-- DESCRIPTION OF THE TASK --
In each of the rows below, substitute "color legend" for every "gradient bar" and leave everything else as it is.
━━━ INFORMATION PROVIDED ━━━
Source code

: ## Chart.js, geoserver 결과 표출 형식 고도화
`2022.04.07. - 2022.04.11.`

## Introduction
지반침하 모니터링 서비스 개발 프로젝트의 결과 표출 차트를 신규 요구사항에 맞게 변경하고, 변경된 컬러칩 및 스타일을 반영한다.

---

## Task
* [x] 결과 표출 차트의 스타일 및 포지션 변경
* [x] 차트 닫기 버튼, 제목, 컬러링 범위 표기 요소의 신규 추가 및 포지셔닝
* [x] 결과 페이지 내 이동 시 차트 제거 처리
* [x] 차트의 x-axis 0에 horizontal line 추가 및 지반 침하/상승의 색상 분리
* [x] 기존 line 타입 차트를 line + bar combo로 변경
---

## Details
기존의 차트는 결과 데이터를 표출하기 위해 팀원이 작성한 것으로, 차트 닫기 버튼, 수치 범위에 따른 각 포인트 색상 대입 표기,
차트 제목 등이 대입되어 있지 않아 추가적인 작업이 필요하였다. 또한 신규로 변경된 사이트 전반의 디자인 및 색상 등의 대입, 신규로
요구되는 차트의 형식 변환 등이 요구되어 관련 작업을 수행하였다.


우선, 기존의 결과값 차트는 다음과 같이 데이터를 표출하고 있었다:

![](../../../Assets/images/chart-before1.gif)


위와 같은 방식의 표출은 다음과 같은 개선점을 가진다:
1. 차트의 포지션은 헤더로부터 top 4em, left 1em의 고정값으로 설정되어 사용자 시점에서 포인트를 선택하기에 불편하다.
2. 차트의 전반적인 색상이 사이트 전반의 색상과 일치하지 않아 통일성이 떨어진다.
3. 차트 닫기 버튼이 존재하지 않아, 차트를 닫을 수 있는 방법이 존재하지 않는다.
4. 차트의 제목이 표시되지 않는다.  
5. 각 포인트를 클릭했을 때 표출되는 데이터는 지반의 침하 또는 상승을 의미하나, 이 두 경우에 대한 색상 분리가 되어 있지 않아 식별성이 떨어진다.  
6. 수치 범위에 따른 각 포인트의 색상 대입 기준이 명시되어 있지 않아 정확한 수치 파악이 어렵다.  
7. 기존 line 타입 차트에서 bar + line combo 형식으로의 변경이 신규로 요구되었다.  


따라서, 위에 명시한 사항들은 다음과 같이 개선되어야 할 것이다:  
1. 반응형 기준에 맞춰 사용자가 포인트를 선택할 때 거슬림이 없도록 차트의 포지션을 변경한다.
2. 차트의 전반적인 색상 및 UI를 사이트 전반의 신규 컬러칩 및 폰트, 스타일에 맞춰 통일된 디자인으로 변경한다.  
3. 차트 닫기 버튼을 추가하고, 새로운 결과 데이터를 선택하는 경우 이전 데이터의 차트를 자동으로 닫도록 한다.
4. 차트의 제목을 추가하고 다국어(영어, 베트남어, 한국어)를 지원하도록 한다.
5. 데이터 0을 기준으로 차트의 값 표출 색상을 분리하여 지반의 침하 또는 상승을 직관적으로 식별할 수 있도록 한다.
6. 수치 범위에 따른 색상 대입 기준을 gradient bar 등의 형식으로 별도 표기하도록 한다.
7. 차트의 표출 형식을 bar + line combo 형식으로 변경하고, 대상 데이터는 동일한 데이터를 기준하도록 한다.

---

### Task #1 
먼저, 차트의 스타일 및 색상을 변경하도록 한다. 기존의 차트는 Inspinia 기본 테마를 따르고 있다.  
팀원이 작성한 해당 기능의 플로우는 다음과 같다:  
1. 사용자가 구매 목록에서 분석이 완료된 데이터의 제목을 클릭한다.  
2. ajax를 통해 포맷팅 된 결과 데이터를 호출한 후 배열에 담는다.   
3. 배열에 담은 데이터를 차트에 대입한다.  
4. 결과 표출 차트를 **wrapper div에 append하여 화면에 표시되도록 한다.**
━━━
-- SOLUTION FOR THIS PROBLEM --
Source code

: ## Chart.js, geoserver 결과 표출 형식 고도화
`2022.04.07. - 2022.04.11.`

## Introduction
지반침하 모니터링 서비스 개발 프로젝트의 결과 표출 차트를 신규 요구사항에 맞게 변경하고, 변경된 컬러칩 및 스타일을 반영한다.

---

## Task
* [x] 결과 표출 차트의 스타일 및 포지션 변경
* [x] 차트 닫기 버튼, 제목, 컬러링 범위 표기 요소의 신규 추가 및 포지셔닝
* [x] 결과 페이지 내 이동 시 차트 제거 처리
* [x] 차트의 x-axis 0에 horizontal line 추가 및 지반 침하/상승의 색상 분리
* [x] 기존 line 타입 차트를 line + bar combo로 변경
---

## Details
기존의 차트는 결과 데이터를 표출하기 위해 팀원이 작성한 것으로, 차트 닫기 버튼, 수치 범위에 따른 각 포인트 색상 대입 표기,
차트 제목 등이 대입되어 있지 않아 추가적인 작업이 필요하였다. 또한 신규로 변경된 사이트 전반의 디자인 및 색상 등의 대입, 신규로
요구되는 차트의 형식 변환 등이 요구되어 관련 작업을 수행하였다.


우선, 기존의 결과값 차트는 다음과 같이 데이터를 표출하고 있었다:

![](../../../Assets/images/chart-before1.gif)


위와 같은 방식의 표출은 다음과 같은 개선점을 가진다:
1. 차트의 포지션은 헤더로부터 top 4em, left 1em의 고정값으로 설정되어 사용자 시점에서 포인트를 선택하기에 불편하다.
2. 차트의 전반적인 색상이 사이트 전반의 색상과 일치하지 않아 통일성이 떨어진다.
3. 차트 닫기 버튼이 존재하지 않아, 차트를 닫을 수 있는 방법이 존재하지 않는다.
4. 차트의 제목이 표시되지 않는다.  
5. 각 포인트를 클릭했을 때 표출되는 데이터는 지반의 침하 또는 상승을 의미하나, 이 두 경우에 대한 색상 분리가 되어 있지 않아 식별성이 떨어진다.  
6. 수치 범위에 따른 각 포인트의 색상 대입 기준이 명시되어 있지 않아 정확한 수치 파악이 어렵다.  
7. 기존 line 타입 차트에서 bar + line combo 형식으로의 변경이 신규로 요구되었다.  


따라서, 위에 명시한 사항들은 다음과 같이 개선되어야 할 것이다:  
1. 반응형 기준에 맞춰 사용자가 포인트를 선택할 때 거슬림이 없도록 차트의 포지션을 변경한다.
2. 차트의 전반적인 색상 및 UI를 사이트 전반의 신규 컬러칩 및 폰트, 스타일에 맞춰 통일된 디자인으로 변경한다.  
3. 차트 닫기 버튼을 추가하고, 새로운 결과 데이터를 선택하는 경우 이전 데이터의 차트를 자동으로 닫도록 한다.
4. 차트의 제목을 추가하고 다국어(영어, 베트남어, 한국어)를 지원하도록 한다.
5. 데이터 0을 기준으로 차트의 값 표출 색상을 분리하여 지반의 침하 또는 상승을 직관적으로 식별할 수 있도록 한다.
6. 수치 범위에 따른 색상 대입 기준을 color legend 등의 형식으로 별도 표기하도록 한다.
7. 차트의 표출 형식을 bar + line combo 형식으로 변경하고, 대상 데이터는 동일한 데이터를 기준하도록 한다.

---

### Task #1 
먼저, 차트의 스타일 및 색상을 변경하도록 한다. 기존의 차트는 Inspinia 기본 테마를 따르고 있다.  
팀원이 작성한 해당 기능의 플로우는 다음과 같다:  
1. 사용자가 구매 목록에서 분석이 완료된 데이터의 제목을 클릭한다.  
2. ajax를 통해 포맷팅 된 결과 데이터를 호출한 후 배열에 담는다.   
3. 배열에 담은 데이터를 차트에 대입한다.  
4. 결과 표출 차트를 **wrapper div에 append하여 화면에 표시되도록 한다.**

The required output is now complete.